Opinião
Estradas perigosas
As obras públicas estão no centro do descrédito que atinge o regime. Com concurso ou sem concurso, cada novo projecto é um “caso”. São os concorrentes que contestam as decisões de júris, quando há concurso. São os orçamentos sistematicamente ultrapassados
São os concorrentes que contestam as decisões de júris, quando há concurso. São os orçamentos sistematicamente ultrapassados, por obras a mais e renegociação de condições, que levantam dúvidas sobre a efectiva defesa do interesse público. E é a suspeição generalizada que se abate sobre o papel das empresas de construção no financiamento dos partidos, como ainda recentemente se tornou evidente no caso do pagamento de despesas de campanha do PSD pela Somague.

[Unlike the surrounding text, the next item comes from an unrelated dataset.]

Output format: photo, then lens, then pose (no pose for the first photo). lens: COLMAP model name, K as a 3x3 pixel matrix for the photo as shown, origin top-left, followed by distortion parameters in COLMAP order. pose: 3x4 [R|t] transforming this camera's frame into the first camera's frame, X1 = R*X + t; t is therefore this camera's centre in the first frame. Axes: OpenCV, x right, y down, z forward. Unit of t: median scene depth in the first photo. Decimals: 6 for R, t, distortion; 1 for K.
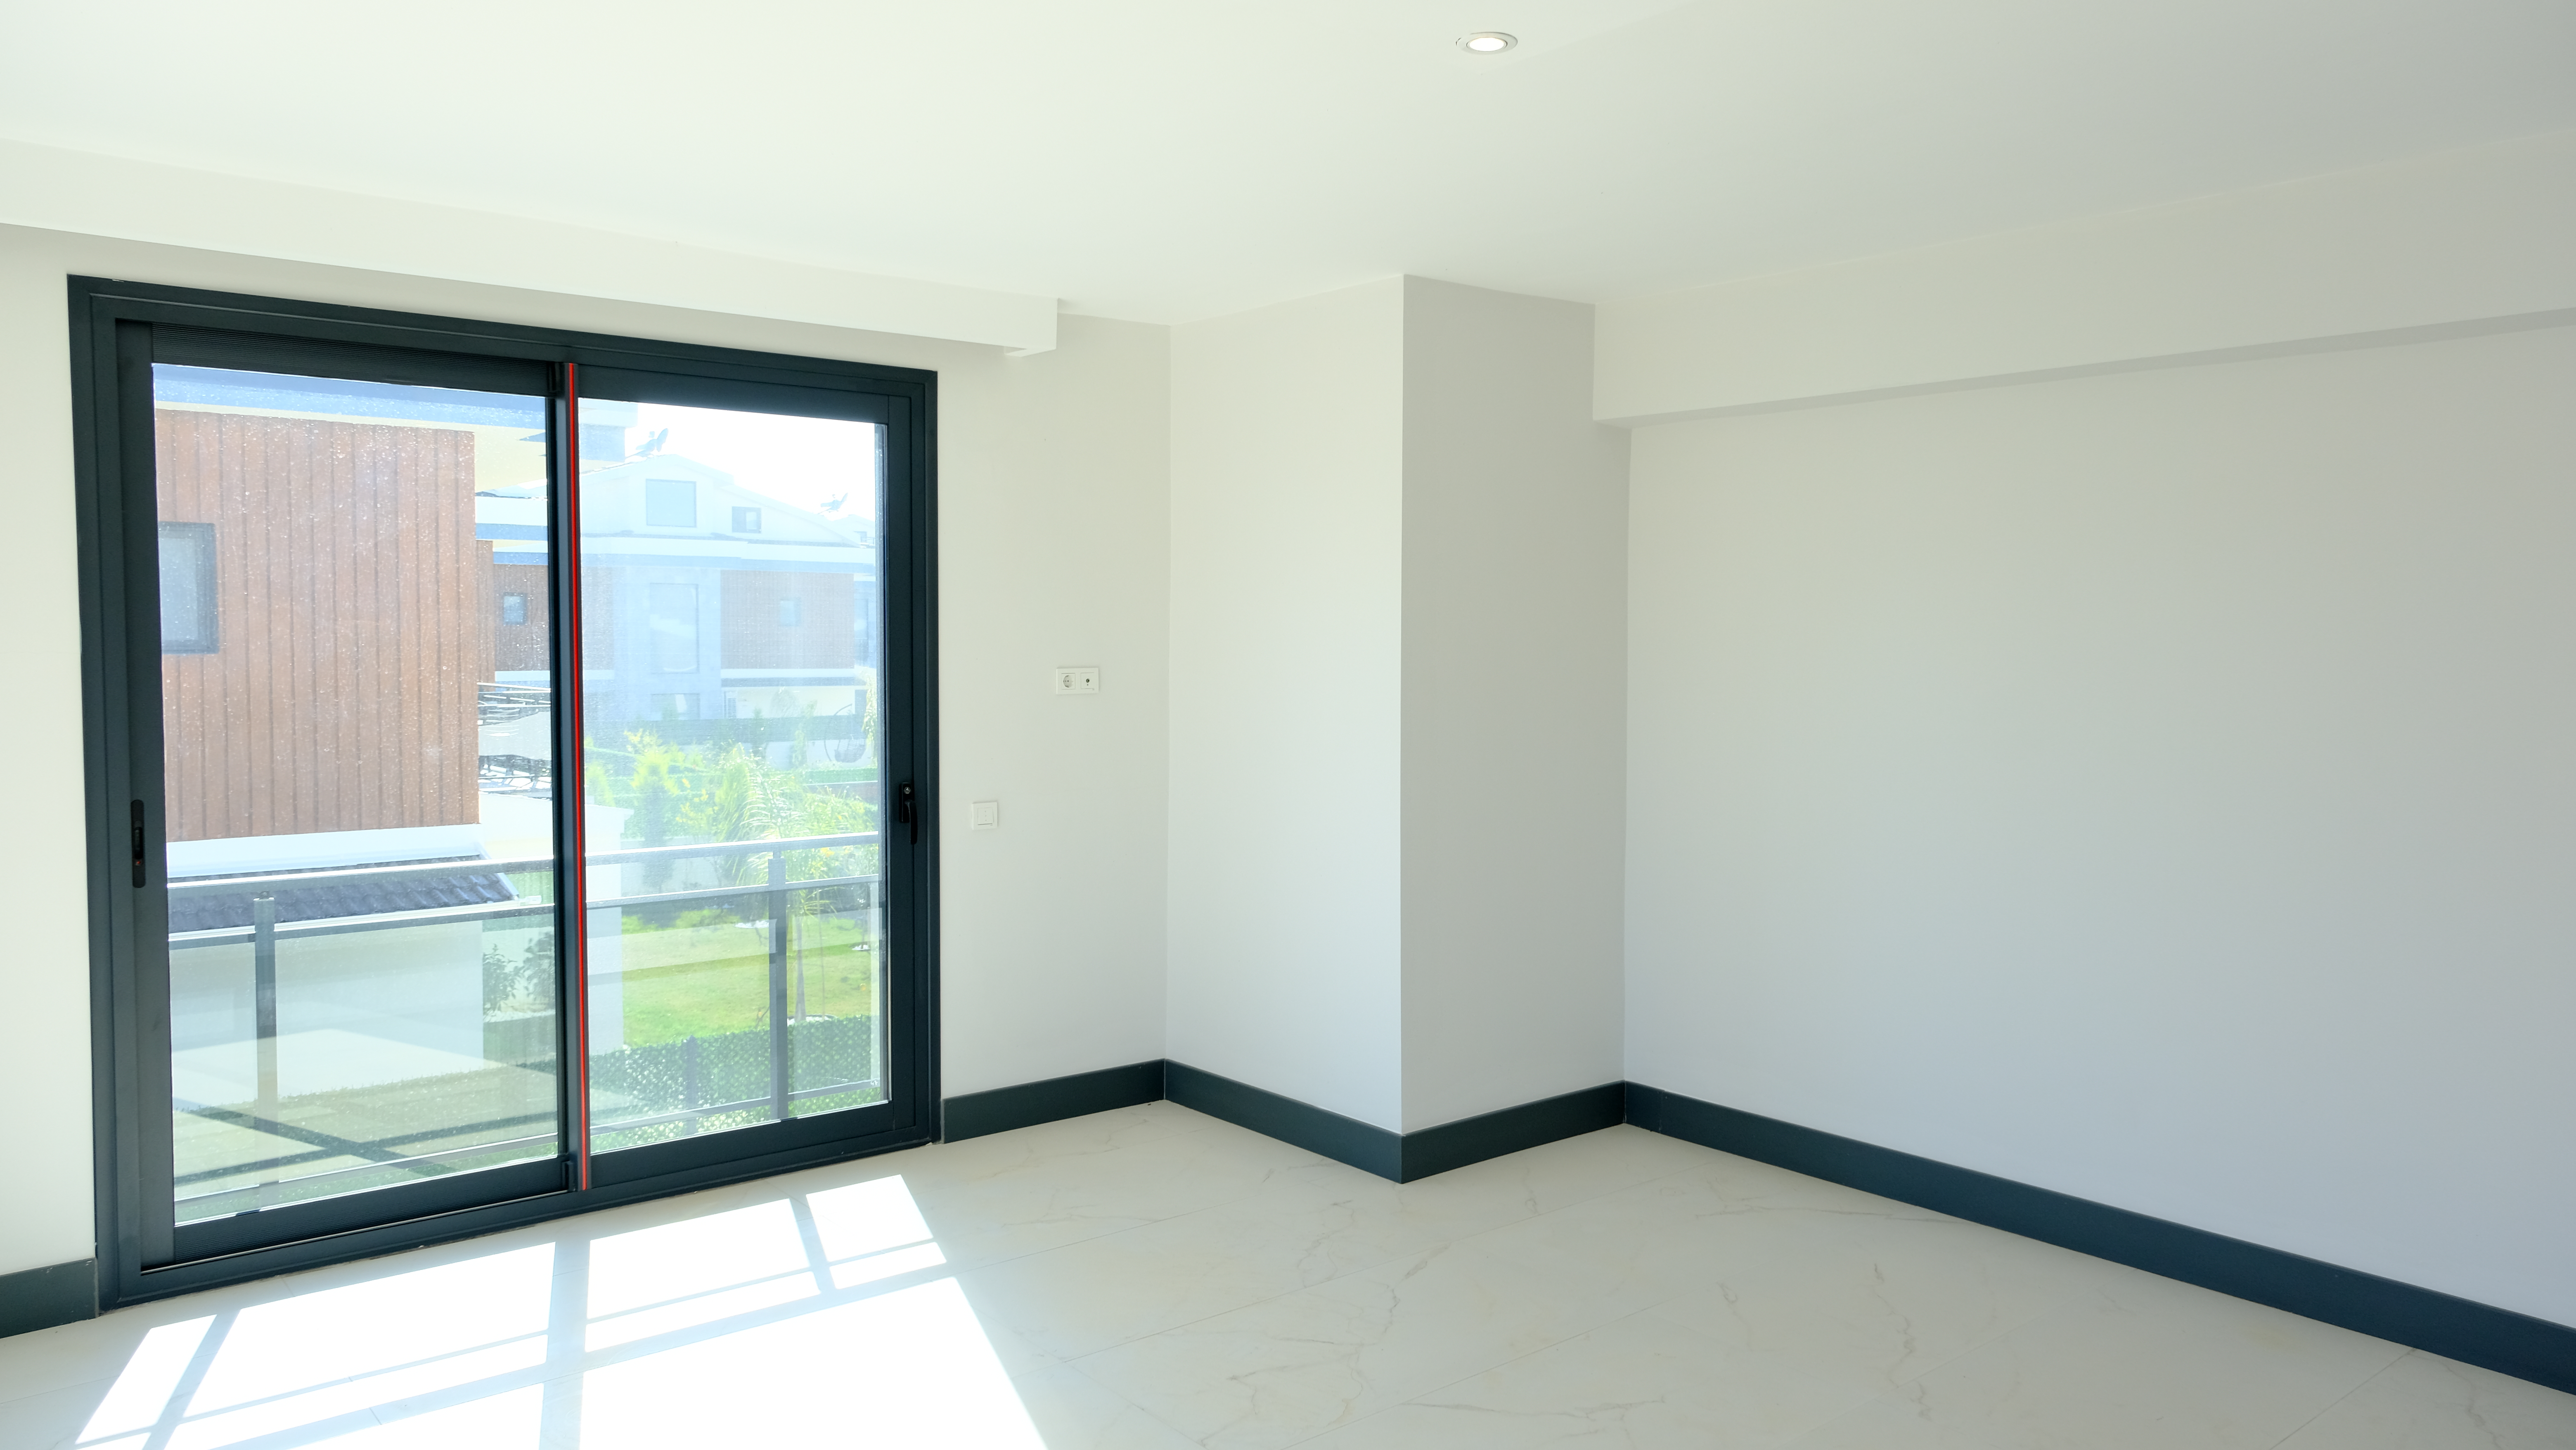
lens RADIAL K [[1759.6, 0, 1284.9], [0, 1759.6, 729.9], [0, 0, 1]] dist [0.000790, 0.014632]
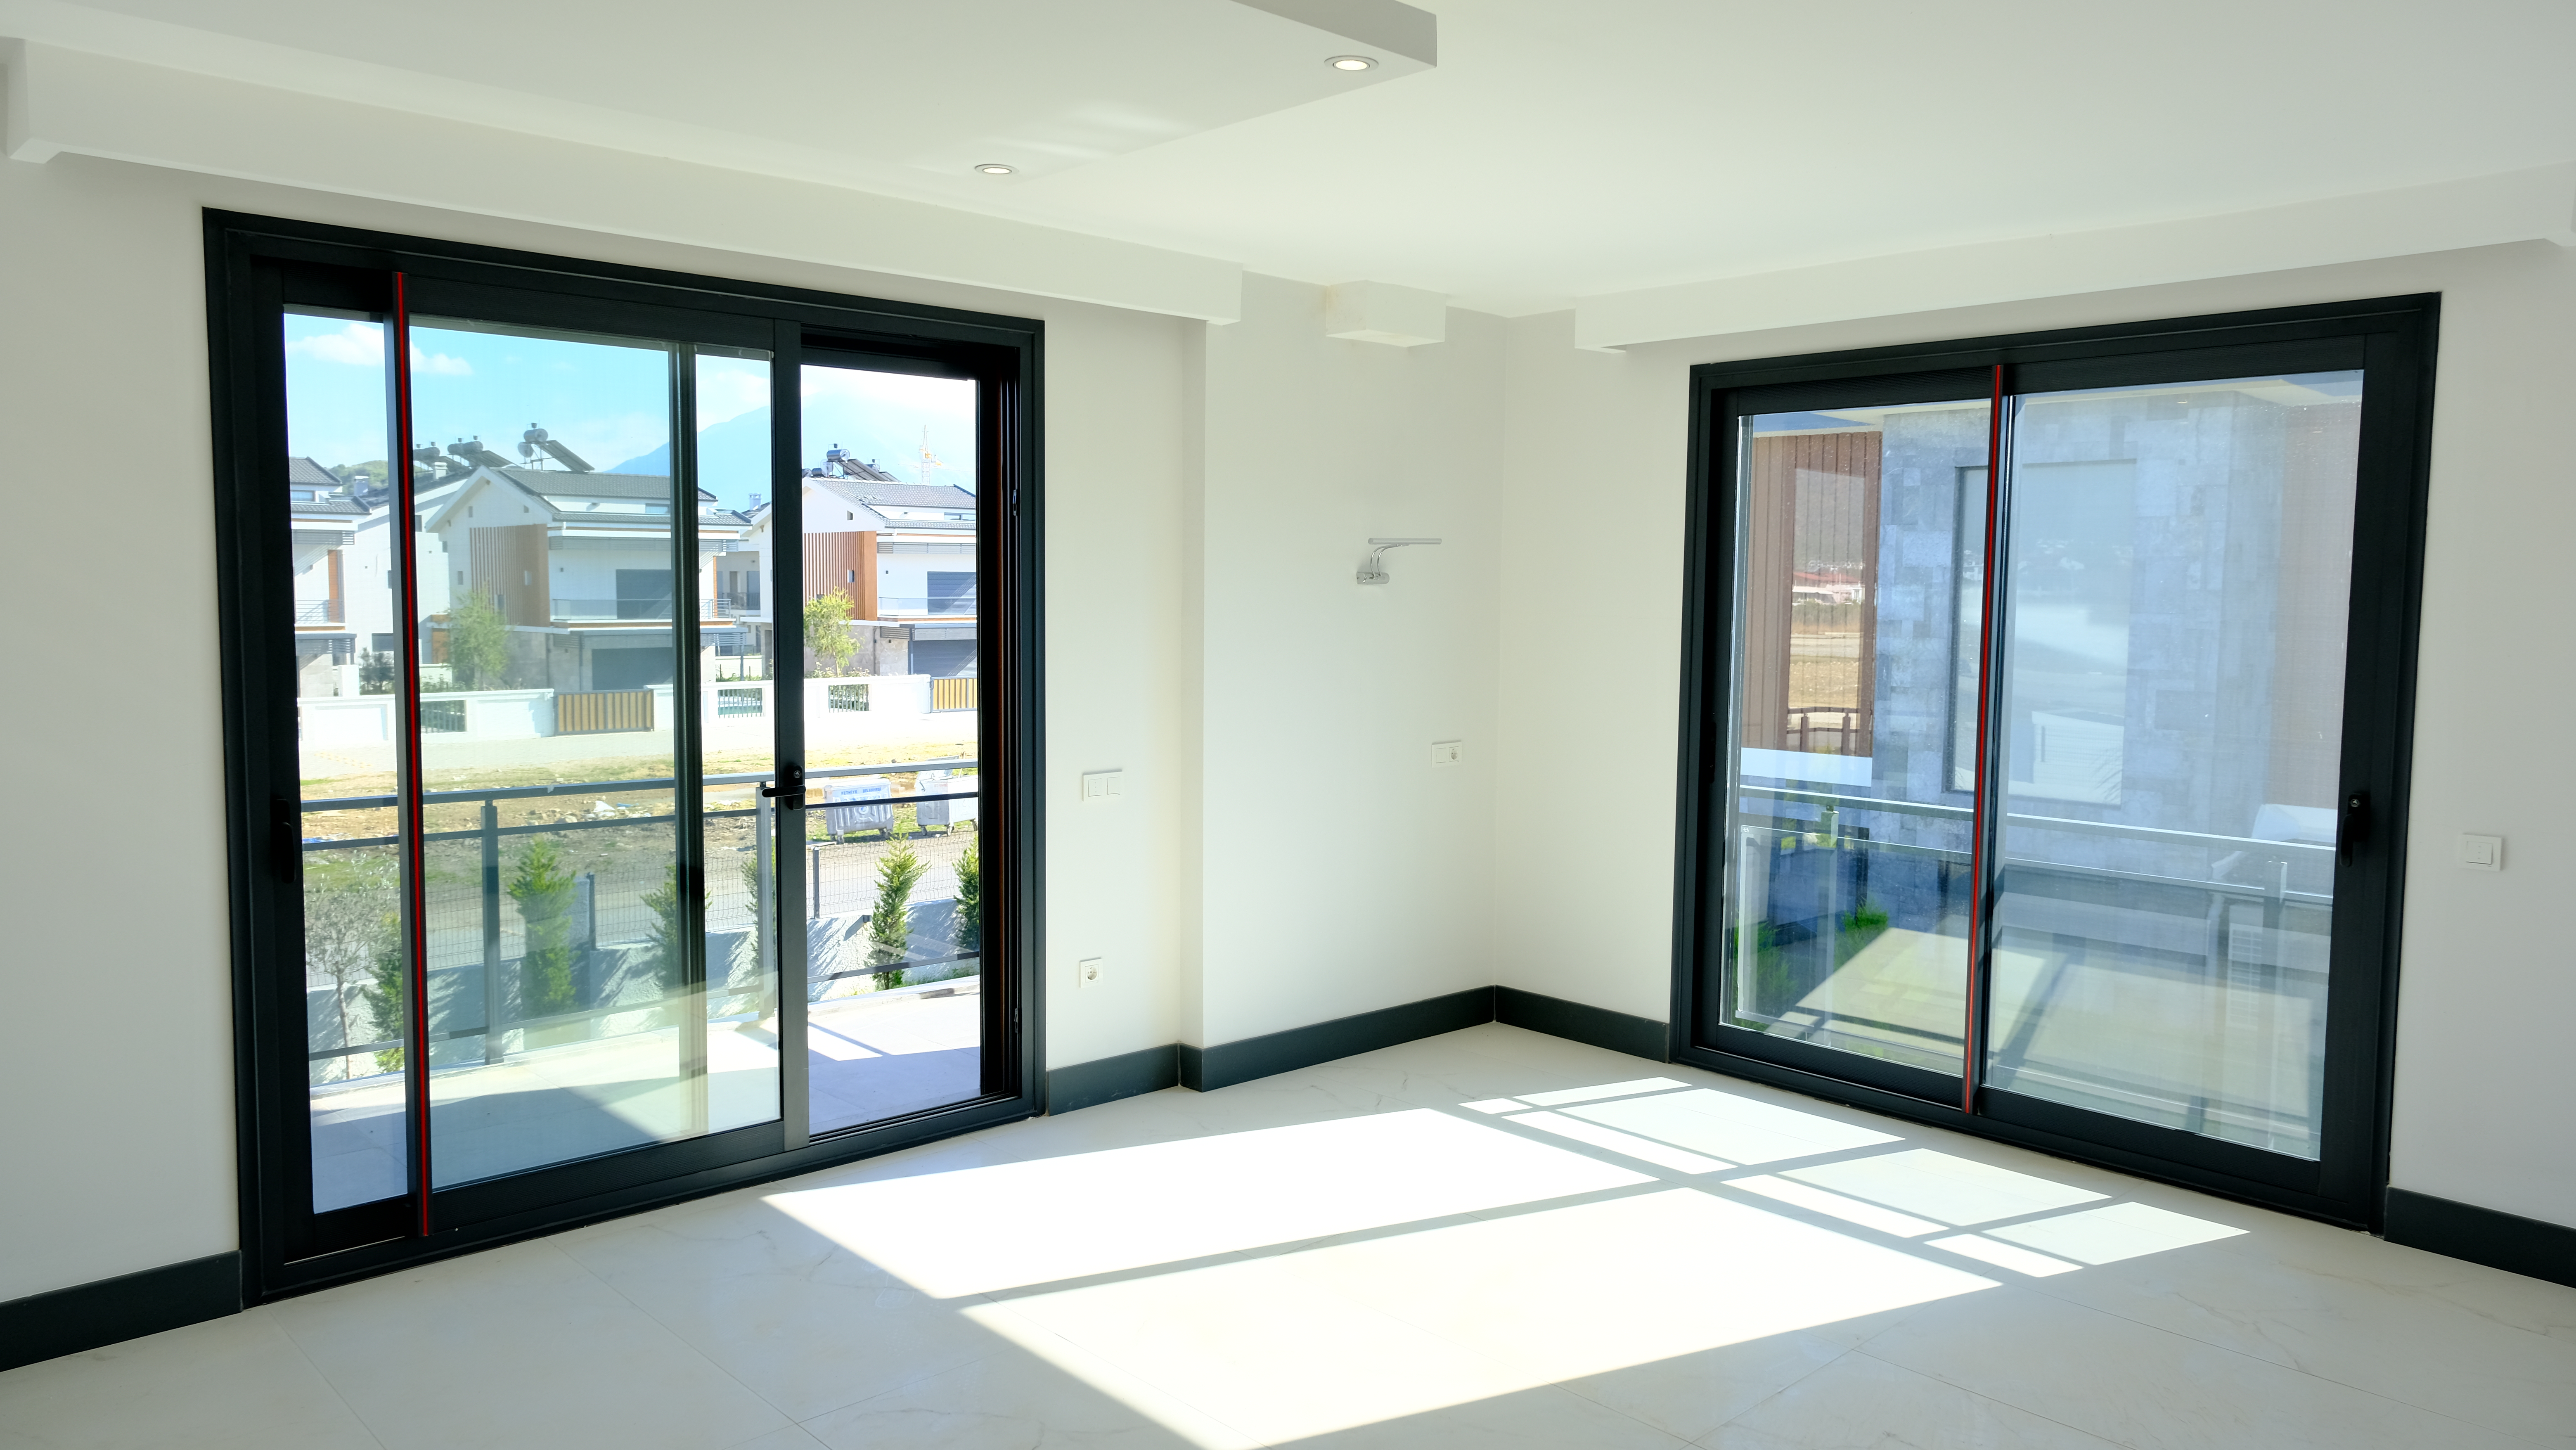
lens RADIAL K [[1759.6, 0, 1282.8], [0, 1759.6, 710.2], [0, 0, 1]] dist [0.000790, 0.014632]
pose [[0.062070, 0.066948, -0.995824, 0.683395], [-0.068225, 0.995699, 0.062687, -0.031810], [0.995737, 0.064049, 0.066371, 0.497813]]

Entre as obras públicas, as estradas batem recordes de falta de transparência. Foi há quase uma dezena de anos que um presidente da então Junta Autónoma das Estradas (JAE) assumiu publicamente a situação. “Quem financia os partidos políticos são os empreiteiros. Agora, como é que o dinheiro vai para os empreiteiros? Pelas obras que os empreiteiros fazem. Mas não é por obras que estejam correctamente planeadas. É por trabalhos a mais, é por alterações nos projectos, é por erros nos projectos. Isso é que é muitas vezes empolado, para que o dinheiro seja mais do que aquilo que devia ser”, dizia por essa altura o general Garcia dos Santos, então presidente da JAE.
Essa famosa entrevista deu origem a uma grave crise política, que abalou o Governo de António Guterres. E foi na sequência da polémica que João Cravinho, então ministro das Obras Públicas, decidiu desmembrar a JAE em três institutos.
A experiência foi feita mas poucos anos volvidos os três institutos estavam de novo reunidos num só, entretanto rebaptizado Estradas de Portugal. Mais um bom exemplo do incessante fazer e desfazer com que os governos deixam a sua impressão digital na vida nacional, que se traduz em desperdício de tempo e de recursos, mesmo quando, na maior parte dos casos, não muda nada de essencial.
Ora é exactamente a nova apresentação da “velha JAE”, de que falava Garcia dos Santos no final dos anos 90, que é posta em causa por uma auditoria do Tribunal de Contas à actividade entre 2004 e 2006, cujo relatório preliminar foi divulgado no sábado passado pelo “Sol”. Por entre alertas sobre a situação de iminente ruptura financeira da instituição, que terá de ser coberta pelo Orçamento de Estado, o relatório aponta dados preocupantes: 2,5 mil milhões de obras por ajuste directo, 1,2 mil milhões por trabalhos a mais, aumento do endividamento bancário e aumento dos valores das expropriações. E ainda não se fala no aumento da factura para cobrir os custos das auto-estradas sem portagens, que vão disparar nos próximos anos, nem do impacto da nova taxa rodoviária na sua autonomia financeira.
A imagem que fica é que a gestão das estradas portuguesas continua a ser terra de ninguém. É nesse vazio que aumenta o risco de sinistralidade e não apenas para quem nelas circula.